- Thursday, February 19, 2015

Marxists a century or so ago believed that what they called “Oriental despotism” arose in Asia because of the need in China and elsewhere to control the water supply. In 1957, Karl Wittfogel’s work on the subject, “Oriental Despotism,” was published, warning that the need to control water for irrigation and other purposes in the region had given birth to a totalitarian state unlike any that had developed in the West.

China is now the world’s largest economy. Though its ascension has been a long time coming, China’s new status has analysts once again looking to water as one of its most powerful strategic levers. In fact, understanding China’s water policy is as crucial to fostering world peace and international relations in the 21st century as arms treaties and diplomatic missions.

In much of the world today, water is a more precious natural resource than oil. Too many people are beginning to live with too little water. The World Economic Forum has listed a “water crisis” as humanity’s No. 1 societal risk. China is home to 21 percent of the world’s population, but only 7 percent of the world’s fresh water. The country has many arid regions, with more than a quarter of its land classified as desert. Expansion of irrigated farming, the growth of water-intensive industries and the rise of its middle class have led to demands for more water. How it gets that water should be a major national security concern for the United States and its allies.

To bring more fresh water to its 1.3 billion people, China has long committed to controlling the “water tap of Asia” the Tibetan Plateau. This huge basin of fresh water feeds glaciers, underground springs, vast alpine lakes and towering waterfalls across Asia. The Tibetan Plateau and surrounding Himalayas hold the headwaters of many of the continent’s largest rivers, including the Yellow, Yangtze, Mekong, Ganges, Salween Sutej, and Brahmaputra — all of which combine to supply fresh water to nearly half the world’s population. To solve its own water crisis, China has been damming the rivers coming out of Tibet, diverting water that normally flows to its Asian neighbors. Diverting water can be damaging ecologically and economically to downstream users and the same sorts of cross-border friction that have plagued many of our western states may well prove corrosive to China’s diplomatic aspirations as regional hegemon.

China’s internal water policies are felt far beyond its borders. Tampering with water flow out of the Tibetan Plateau affects the industrial and agricultural viability of India, Bangladesh, Thailand, Cambodia, Myanmar and Vietnam. Residents of Bahir Jonai blame China’s manipulation of water for floods that destroyed the Indian island community after a massive torrent of water that originated in the Himalayas hit the village. Upon completion, the Three Gorges Dam concentrated such a gargantuan amount of terrestrial matter in one spot (infrastructure material and dammed-up water) that, according to NASA, it slowed the rotation of the earth. Water is a global concern, and the increasing scale of China’s management of it demands the world’s attention.

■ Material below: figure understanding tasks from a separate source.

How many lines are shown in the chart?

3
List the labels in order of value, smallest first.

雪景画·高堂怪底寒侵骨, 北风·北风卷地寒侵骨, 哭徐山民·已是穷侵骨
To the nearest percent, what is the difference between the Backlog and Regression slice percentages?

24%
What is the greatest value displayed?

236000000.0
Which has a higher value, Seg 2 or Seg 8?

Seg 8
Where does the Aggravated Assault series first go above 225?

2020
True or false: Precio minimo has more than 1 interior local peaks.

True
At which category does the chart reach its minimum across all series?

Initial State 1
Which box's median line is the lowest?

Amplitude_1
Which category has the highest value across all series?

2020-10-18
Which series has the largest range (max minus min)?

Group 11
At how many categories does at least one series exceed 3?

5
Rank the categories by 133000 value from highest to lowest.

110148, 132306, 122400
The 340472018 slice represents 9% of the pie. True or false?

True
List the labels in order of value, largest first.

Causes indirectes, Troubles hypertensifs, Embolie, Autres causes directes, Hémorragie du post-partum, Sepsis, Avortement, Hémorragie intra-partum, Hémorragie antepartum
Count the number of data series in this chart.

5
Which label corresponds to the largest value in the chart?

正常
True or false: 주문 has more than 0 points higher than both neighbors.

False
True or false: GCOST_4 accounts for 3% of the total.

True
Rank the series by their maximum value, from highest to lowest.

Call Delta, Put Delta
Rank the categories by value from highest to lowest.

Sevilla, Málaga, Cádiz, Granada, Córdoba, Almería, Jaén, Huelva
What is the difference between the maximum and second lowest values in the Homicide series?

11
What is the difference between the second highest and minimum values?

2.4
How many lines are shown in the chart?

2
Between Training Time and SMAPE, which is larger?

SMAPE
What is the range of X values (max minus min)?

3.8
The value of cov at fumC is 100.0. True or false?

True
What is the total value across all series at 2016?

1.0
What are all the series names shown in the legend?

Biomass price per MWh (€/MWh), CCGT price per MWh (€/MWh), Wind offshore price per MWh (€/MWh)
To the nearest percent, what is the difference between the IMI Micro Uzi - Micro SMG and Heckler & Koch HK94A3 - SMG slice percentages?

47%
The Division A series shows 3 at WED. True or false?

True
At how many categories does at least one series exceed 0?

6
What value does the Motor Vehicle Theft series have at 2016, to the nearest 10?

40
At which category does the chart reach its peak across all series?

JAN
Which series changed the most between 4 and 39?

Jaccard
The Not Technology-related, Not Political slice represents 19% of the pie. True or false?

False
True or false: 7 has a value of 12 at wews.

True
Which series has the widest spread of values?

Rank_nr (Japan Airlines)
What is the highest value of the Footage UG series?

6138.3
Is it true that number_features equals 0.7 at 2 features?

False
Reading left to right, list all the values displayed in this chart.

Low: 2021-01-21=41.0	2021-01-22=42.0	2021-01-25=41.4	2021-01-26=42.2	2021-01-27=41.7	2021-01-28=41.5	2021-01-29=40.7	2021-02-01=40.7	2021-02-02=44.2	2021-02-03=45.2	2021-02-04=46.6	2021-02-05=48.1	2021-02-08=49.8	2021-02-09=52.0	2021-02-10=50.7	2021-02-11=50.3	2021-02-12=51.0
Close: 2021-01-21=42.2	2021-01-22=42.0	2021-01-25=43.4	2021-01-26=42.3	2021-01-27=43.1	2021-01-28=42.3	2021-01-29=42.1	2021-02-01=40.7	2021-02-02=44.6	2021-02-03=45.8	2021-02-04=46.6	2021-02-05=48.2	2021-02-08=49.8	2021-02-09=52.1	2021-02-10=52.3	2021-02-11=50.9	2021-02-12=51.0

Throughout its history, as Wittfogel observed, China’s hydraulic engineering, canal-building and water management has by design also served as a means of internal governance and a central framework for China’s social and economic development. Today’s Three Gorges Dam and the South-to-North Water Project are simply modern manifestations of an ancient tradition.

In today’s world, however, we must all realize that water cannot be treated simply as a commodity, as it will increasingly affect virtually everything in an ever more connected international economy. China cannot simply go it alone but must instead join the rest of Asia in sharing data and developing global strategies for managing water across national borders.

Harnessing data and using it to monitor and assess our global freshwater supply will give us new knowledge and new options for understanding, adapting and resolving the very complex freshwater problems we see emerging. Technological advancements in big data analysis can enable us to take a more comprehensive and holistic view of our global freshwater system and tease out the cross-border trends and patterns of how population growth, urbanization, migration and changing weather patterns are impacting our human relationship with water.

As East and West look for on-ramps to international discourse and cooperation in the 21st century, especially with China, water has emerged as an excellent and increasingly vital place to start.

Robert Gusentine is the COO of Global Sounding, which assesses and monitors global freshwater supplies.